This morning I spent some time calling CQ on 40 meters, clearly upsetting more than one "fellow ham". The reason being, I was transmitting on USB.
(some mil gear does not transmit on LSB, as most of you know)
I suppose these people who assume you are on the "wrong" sideband probably have no idea why it is customary to use LSB on 75 and 40 and USB on the higher frequencies. If they were to study a bit of amateur history, they would come to find out that the earliest home-brew transmitters used a mixing scheme that, by default, only worked LSB on the lower frequencies, and USB on the others. At that point in time, there were no commercial rigs (appliances) with those little USB LSB buttons.
Of course it is not a regulation to comply with the customary procedure. It might have been prudent for them to come back and question why you were on USB. Your situation is very similar to why we have that LSB/USB custom.
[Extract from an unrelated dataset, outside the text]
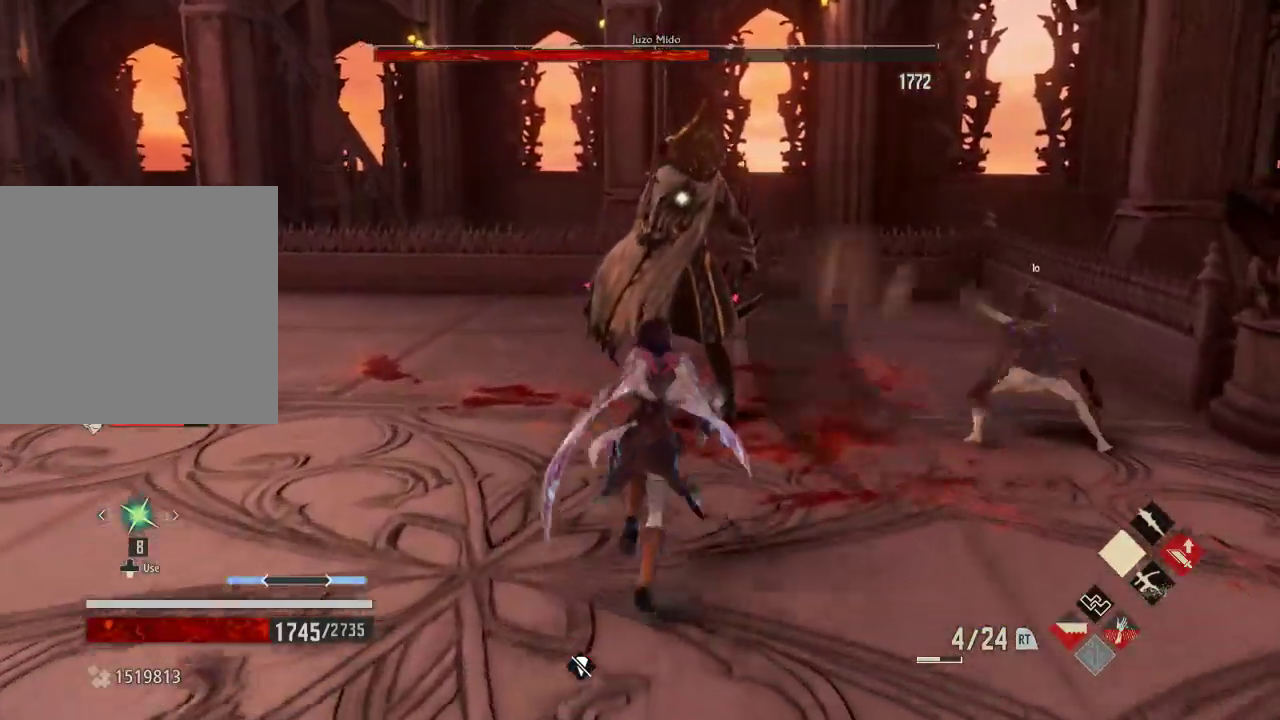
{"dt_ms": 500, "buttons": [], "left_stick": "center", "right_stick": "center", "events": [[133, "left_stick", "up"], [267, "left_stick", "center"], [300, "X", "down"], [467, "X", "up"]]}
I guess the masses also do not understand why sometimes we transmit on both sidebands, and fail to properly suppress our carrier. Well, during the AM Rally two weeks ago, I found it a pleasure to be able to use my SDR to select either sideband, when there was some QRM on the alternate sideband. But when there was no QRM, synchronous AM detection was able to eliminate distortion due to selective fading. But that only works if all the folks in the round-table are close to zero-beat on the frequency. I suppose zero-beating is a lost art too.
I did not intend to hijack your thread, but it is ironic how the uninformed and uneducated become the self-appointed unofficial "Official Observers".
Have fun with that military gear. It is great to bring it back to life and recollect how it was originally used and just how long ago that was!